▸ MATERIAL TO PROCESS
---

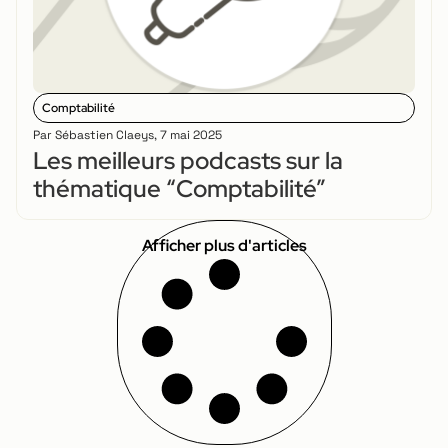
Comptabilité
Par
Sébastien Claeys
,
7 mai 2025
Les meilleurs podcasts sur la
thématique “Comptabilité”
Afficher plus d'articles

---

▸ JOB
Find each line in the material above that carries the string "Comptabilité", and copy it.

▸ SOLUTION BELOW
Comptabilité
thématique “Comptabilité”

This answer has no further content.